Background There are no specific treatments available for autosomal dominant tubulointerstitial kidney disease (ADTKD). As SGLT2 inhibitors have proven effective in other forms of CKD, we performed an observational study to determine their safety and effect on kidney function in ADTKD. Methods We obtained clinical and laboratory data before and after starting an SGLT2 inhibitor on 27 individuals with ADTKD. We created a propensity-matched cohort from a Wake Forest prospective ADTKD observational study. Results Of the 27 individuals, 12 stopped medication prior to one year due to concerns about the (anticipated) acute rise in serum creatinine. There were no adverse effects.
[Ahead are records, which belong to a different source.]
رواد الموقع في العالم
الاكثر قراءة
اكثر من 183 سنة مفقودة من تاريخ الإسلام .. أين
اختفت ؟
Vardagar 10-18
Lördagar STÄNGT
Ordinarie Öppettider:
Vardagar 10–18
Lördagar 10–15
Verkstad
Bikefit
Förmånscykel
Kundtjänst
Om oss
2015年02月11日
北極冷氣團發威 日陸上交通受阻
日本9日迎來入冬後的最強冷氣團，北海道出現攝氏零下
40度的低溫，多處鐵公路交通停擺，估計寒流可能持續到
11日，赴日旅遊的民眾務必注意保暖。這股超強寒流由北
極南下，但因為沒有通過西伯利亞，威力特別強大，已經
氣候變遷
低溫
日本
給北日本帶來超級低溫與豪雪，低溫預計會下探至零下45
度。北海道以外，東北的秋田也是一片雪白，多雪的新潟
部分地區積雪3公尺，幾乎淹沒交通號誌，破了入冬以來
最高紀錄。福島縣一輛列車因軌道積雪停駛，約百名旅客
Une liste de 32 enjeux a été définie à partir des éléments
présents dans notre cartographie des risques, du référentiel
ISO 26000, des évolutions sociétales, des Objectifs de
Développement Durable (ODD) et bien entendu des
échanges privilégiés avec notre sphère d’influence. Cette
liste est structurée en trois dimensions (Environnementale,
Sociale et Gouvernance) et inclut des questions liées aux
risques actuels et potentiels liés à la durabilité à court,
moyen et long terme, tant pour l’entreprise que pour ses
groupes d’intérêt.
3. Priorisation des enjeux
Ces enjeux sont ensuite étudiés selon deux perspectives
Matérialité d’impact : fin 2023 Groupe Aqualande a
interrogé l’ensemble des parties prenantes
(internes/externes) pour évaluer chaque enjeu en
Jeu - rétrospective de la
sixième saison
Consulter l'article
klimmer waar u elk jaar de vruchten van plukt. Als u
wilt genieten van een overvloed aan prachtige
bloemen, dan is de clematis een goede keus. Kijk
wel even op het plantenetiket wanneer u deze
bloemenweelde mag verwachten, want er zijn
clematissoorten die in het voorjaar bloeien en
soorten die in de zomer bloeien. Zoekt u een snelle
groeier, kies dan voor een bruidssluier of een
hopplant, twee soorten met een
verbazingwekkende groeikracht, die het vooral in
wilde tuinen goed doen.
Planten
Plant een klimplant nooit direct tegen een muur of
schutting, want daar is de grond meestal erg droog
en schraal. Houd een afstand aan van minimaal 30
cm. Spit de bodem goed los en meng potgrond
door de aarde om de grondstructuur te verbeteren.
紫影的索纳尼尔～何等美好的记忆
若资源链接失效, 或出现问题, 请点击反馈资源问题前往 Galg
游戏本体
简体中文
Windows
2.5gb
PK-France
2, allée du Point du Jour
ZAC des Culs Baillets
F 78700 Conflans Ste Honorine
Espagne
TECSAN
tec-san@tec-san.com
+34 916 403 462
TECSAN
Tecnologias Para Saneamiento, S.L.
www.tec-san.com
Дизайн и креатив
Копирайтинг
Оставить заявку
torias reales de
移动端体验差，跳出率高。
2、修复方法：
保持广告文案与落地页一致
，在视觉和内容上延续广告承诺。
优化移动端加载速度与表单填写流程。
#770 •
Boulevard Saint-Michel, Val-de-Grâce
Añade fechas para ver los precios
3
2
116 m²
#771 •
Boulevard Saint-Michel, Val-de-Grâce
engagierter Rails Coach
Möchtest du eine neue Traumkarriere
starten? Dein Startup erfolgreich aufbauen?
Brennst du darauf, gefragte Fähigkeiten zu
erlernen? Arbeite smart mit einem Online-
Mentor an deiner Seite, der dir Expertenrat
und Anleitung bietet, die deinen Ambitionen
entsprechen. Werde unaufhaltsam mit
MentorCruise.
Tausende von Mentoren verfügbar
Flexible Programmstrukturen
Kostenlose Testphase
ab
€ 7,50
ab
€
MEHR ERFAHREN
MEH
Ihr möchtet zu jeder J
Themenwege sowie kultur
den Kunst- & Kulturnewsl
The slope of eGFR after SGLT 2 inhibitor initiation was − 2.61 ± 2.58 ml/min/1.73m ² , which was not significantly different from the eGFR slope prior to initiation of SGLT2 inhibitors (-3.13 ± 5.39 ml/min/1.73 m ² (p = 0.71)) or from 30 propensity-matched controls (-2.25 ± 2.39 ml/min/1.73 m ² (p = 0.83)). Hemoglobin and plasma and urine KIM-1 levels did not change after starting SGLT2 inhibitors. Conclusions SGLT2 inhibitors were well tolerated in ADTKD patients. There was neither a rise in hemoglobin levels nor a fall in plasma or urinary KIM-1 levels, suggesting that these agents may not be beneficial in ADTKD.